Massad misalnya menyebut pandangan Ignaz Goldziher, seorang orientalis ternama dari Hongaria, yang menulis bahwa para teolog dan sarjana muslim harus meniru kesarjanaan barat dalam studi agama dan menggantikan model kesarjanaan apologetik yang selama ini digunakan. Strategi lainnya dalam meliberalkan Islam adalah dorongan para orientalis kepada teknokrat dan sarjana muslim di awal periode lahirnya negara bangsa untuk melakukan kodifikasi hukum dan menciptakan sistem hukum adat.

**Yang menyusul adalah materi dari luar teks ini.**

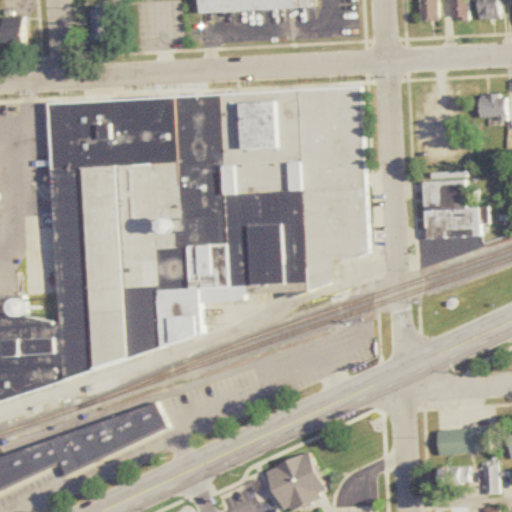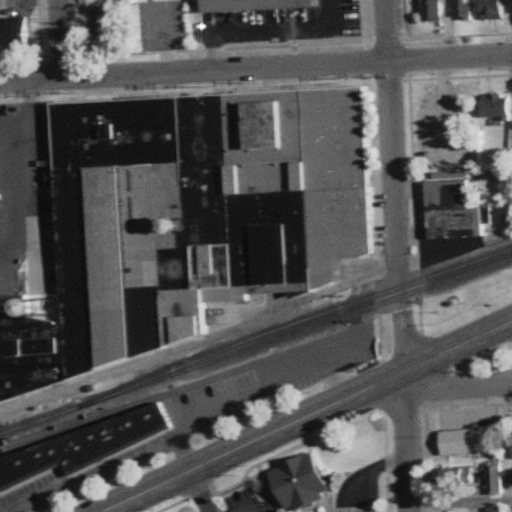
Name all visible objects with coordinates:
building: (120, 0)
building: (120, 0)
building: (255, 5)
building: (256, 5)
building: (461, 9)
building: (461, 9)
building: (492, 9)
building: (492, 9)
building: (432, 10)
building: (432, 10)
building: (103, 24)
building: (104, 24)
building: (16, 31)
building: (16, 31)
road: (387, 31)
road: (264, 32)
road: (61, 40)
road: (256, 70)
building: (495, 107)
building: (496, 107)
road: (27, 122)
road: (31, 209)
building: (453, 211)
building: (454, 211)
road: (396, 216)
building: (187, 220)
building: (185, 228)
water tower: (39, 307)
railway: (295, 323)
railway: (296, 333)
road: (201, 345)
road: (333, 380)
road: (456, 387)
road: (306, 416)
railway: (40, 421)
road: (187, 423)
road: (408, 440)
building: (467, 442)
building: (468, 442)
building: (83, 446)
building: (81, 451)
road: (185, 454)
road: (367, 474)
building: (457, 476)
building: (457, 477)
building: (494, 479)
building: (494, 480)
building: (301, 483)
building: (301, 484)
road: (200, 490)
road: (461, 503)
building: (494, 510)
building: (494, 510)
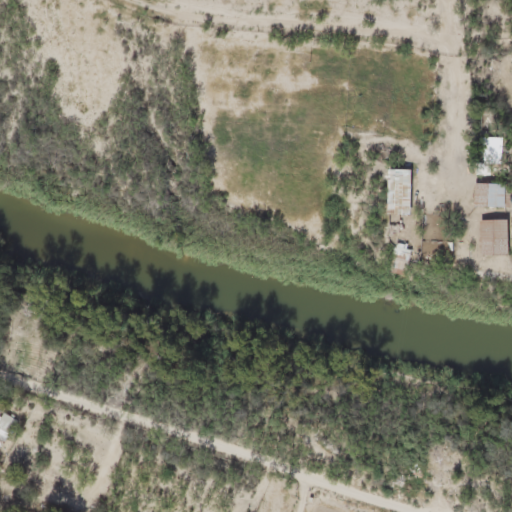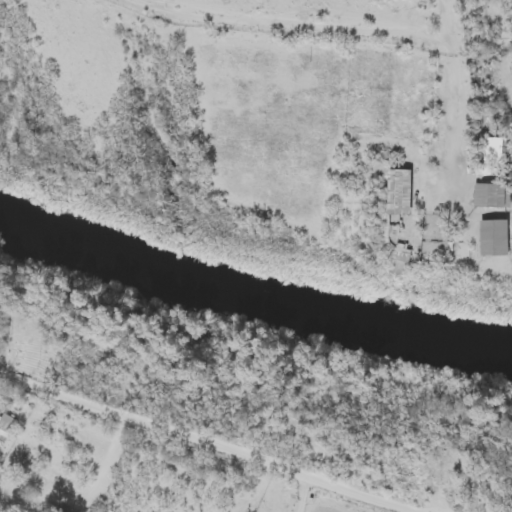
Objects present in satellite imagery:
river: (251, 291)
road: (210, 443)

Pada periode kontemporer, misi liberalisasi ini, menurut Massad, dilakukan dengan cara mengkampanyekan paham Islam liberal. Liberalisme dianggap nilai rasional dan universal yang juga dapat ditemukan justifikasi teologisnya dalam Islam. Liberalisme yang islami dianggap dekat dan comparable (dapat disamakan) dengan liberalisme barat.
Dalam tataran praktis, misi ini diimplementasikan melalui beberapa kebijakan strategis. Massad mengutip tulisan almarhumah Saba Mahmood, antropolog dari Universitas California di Berkeley yang menekuni topik sekulerisme, yang mengkritik proyek liberalisasi dunia Islam. Mahmood dalam tulisannya berjudul Secular, Hermeneutics, and Empire, menyebut tentang laporan yang disusun tahun 2003 oleh the National Security Research Division dari lembaga bernama the RAND Corporation. Lembaga ini adalah lembaga think tank yang sangat menentukan arah politik luar negeri Amerika Serikat.

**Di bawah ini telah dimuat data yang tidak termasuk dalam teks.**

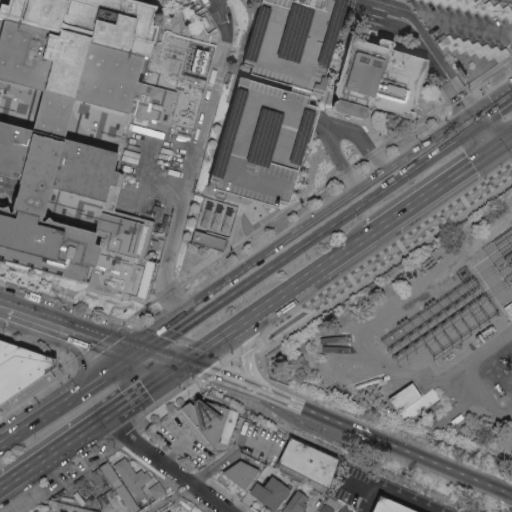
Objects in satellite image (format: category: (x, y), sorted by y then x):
building: (508, 0)
road: (339, 1)
building: (479, 7)
building: (481, 7)
building: (204, 22)
road: (477, 25)
road: (426, 45)
building: (472, 47)
building: (472, 48)
road: (486, 70)
building: (379, 76)
building: (377, 79)
building: (188, 90)
parking lot: (276, 98)
building: (276, 98)
road: (461, 105)
building: (347, 108)
road: (495, 113)
traffic signals: (479, 125)
road: (329, 126)
building: (81, 131)
building: (74, 132)
road: (336, 133)
road: (487, 137)
road: (503, 143)
traffic signals: (495, 149)
building: (259, 150)
road: (194, 163)
road: (432, 193)
road: (376, 194)
road: (285, 210)
building: (157, 212)
building: (206, 213)
building: (216, 216)
building: (226, 220)
building: (207, 240)
building: (208, 240)
road: (384, 263)
road: (233, 293)
road: (274, 301)
road: (64, 302)
building: (508, 307)
road: (387, 309)
road: (7, 317)
road: (136, 325)
road: (69, 330)
road: (165, 337)
power substation: (424, 337)
road: (184, 340)
road: (102, 344)
road: (246, 345)
road: (34, 347)
traffic signals: (139, 354)
road: (226, 356)
road: (229, 356)
road: (248, 357)
road: (160, 361)
building: (19, 366)
traffic signals: (181, 368)
building: (20, 369)
road: (209, 369)
road: (468, 374)
road: (227, 382)
road: (43, 389)
building: (404, 396)
road: (69, 398)
road: (163, 399)
building: (410, 401)
building: (206, 418)
building: (211, 420)
road: (91, 426)
road: (120, 430)
road: (393, 446)
building: (510, 449)
building: (307, 462)
road: (168, 463)
building: (306, 464)
building: (239, 473)
building: (240, 473)
road: (63, 477)
building: (131, 477)
road: (189, 480)
building: (138, 482)
building: (116, 484)
road: (1, 488)
building: (156, 490)
building: (269, 492)
building: (267, 493)
building: (330, 501)
building: (295, 503)
building: (295, 503)
building: (386, 506)
building: (388, 506)
building: (325, 508)
building: (326, 508)
building: (344, 508)
building: (345, 509)
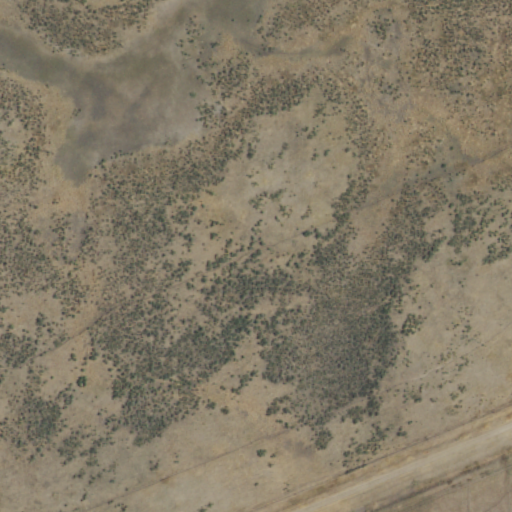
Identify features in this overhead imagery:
crop: (256, 256)
road: (389, 460)
crop: (464, 491)
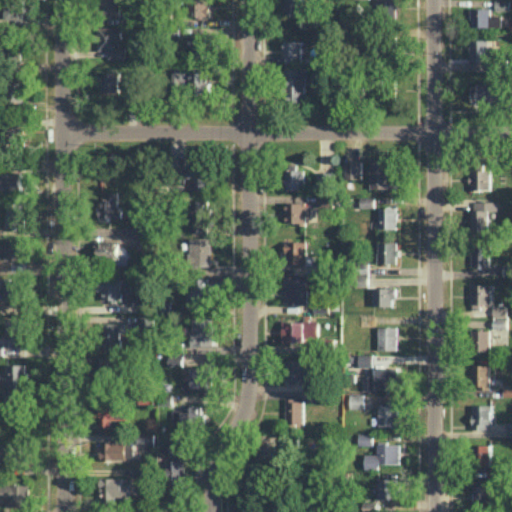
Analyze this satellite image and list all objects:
building: (503, 4)
building: (111, 6)
building: (292, 6)
building: (387, 6)
building: (198, 7)
building: (17, 12)
building: (485, 17)
building: (111, 41)
building: (199, 46)
building: (479, 49)
building: (292, 50)
road: (62, 66)
building: (199, 80)
building: (111, 81)
building: (295, 84)
building: (19, 89)
building: (484, 93)
road: (287, 132)
building: (353, 169)
building: (382, 173)
building: (201, 176)
building: (295, 178)
building: (325, 179)
building: (480, 179)
building: (13, 181)
building: (326, 201)
building: (368, 201)
building: (110, 205)
building: (297, 212)
building: (483, 213)
building: (16, 214)
building: (200, 215)
building: (388, 217)
building: (135, 228)
building: (13, 248)
building: (108, 251)
building: (201, 251)
building: (387, 251)
building: (296, 252)
building: (480, 254)
road: (432, 256)
road: (250, 260)
building: (507, 269)
building: (14, 287)
building: (110, 288)
building: (197, 290)
building: (297, 290)
building: (480, 295)
building: (384, 296)
building: (500, 310)
road: (62, 322)
building: (500, 322)
building: (300, 330)
building: (202, 331)
building: (15, 332)
building: (110, 335)
building: (481, 339)
building: (175, 358)
building: (366, 360)
building: (108, 369)
building: (296, 369)
building: (16, 374)
building: (480, 375)
building: (202, 377)
building: (384, 378)
building: (11, 398)
building: (357, 400)
building: (294, 410)
building: (111, 411)
building: (388, 414)
building: (482, 415)
building: (188, 416)
building: (510, 428)
building: (366, 438)
building: (144, 441)
building: (175, 447)
building: (117, 449)
building: (10, 452)
building: (482, 454)
building: (384, 455)
building: (175, 472)
building: (388, 487)
building: (115, 488)
building: (15, 493)
building: (482, 495)
building: (371, 505)
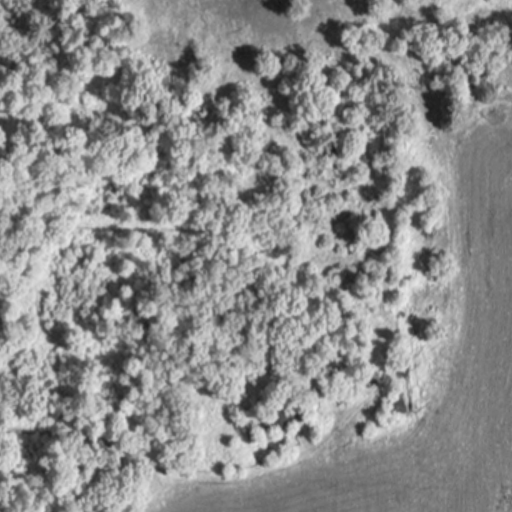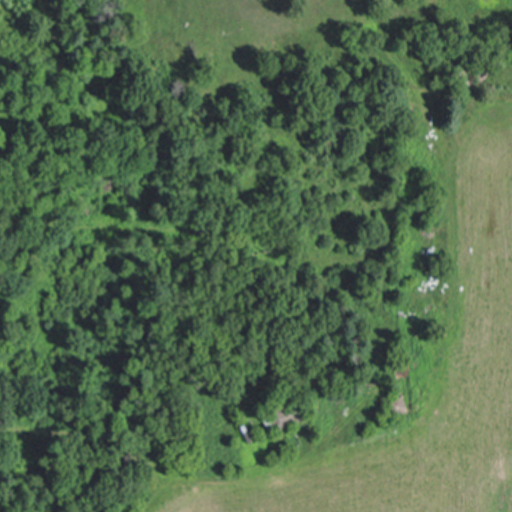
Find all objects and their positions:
building: (394, 406)
building: (289, 417)
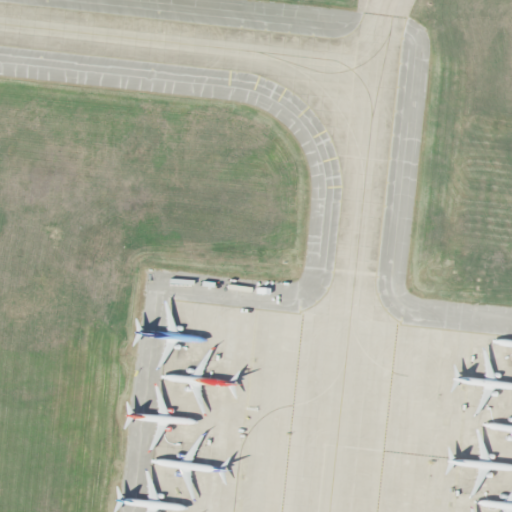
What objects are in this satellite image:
airport apron: (385, 7)
airport taxiway: (152, 40)
airport taxiway: (346, 123)
airport taxiway: (362, 208)
airport: (255, 256)
airport apron: (315, 399)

Dalam laporan yang berjudul Civil Democratic Islam ini disebutkan beberapa strategi untuk “membentuk dan mengubah Islam dari dalam (reshape and transform Islam from within)” agar sesuai dengan visi Barat. Dokumen ini juga menyebutkan sejumlah nilai-nilai yang perlu dijadikan parameter keliberalan dan komoderenan dunia Islam.
Nilai-nilai tersebut adalah: demokrasi dan hak asasi manusia, monogami, hukuman bagi tindak kriminal, perlakuan terhadap kelompok minoritas, dan pakaian wanita. Dokumen ini juga menjelaskan bahwa Barat, khususnya pemerintah Amerika Serikat, perlu mendukung dan beraliansi dengan kelompok yang mereka sebut sebagai muslim reformis yang berorientasi pada nilai-nilai liberal.
Menutup tulisannya tentang Islam dan demokrasi, Massad menyebut bahwa wacana Barat tentang demokrasi di dunia Islam sebenarnya tidak lain adalah kamuflase untuk melakukan penjajahan. Strategi penjajahan Barat dilakukan dengan terus memproduksi bentuk Islam tertentu, yaitu Islam liberal, yang dapat digunakan sebagai pelayan kebijakan-kebijakan kolonial.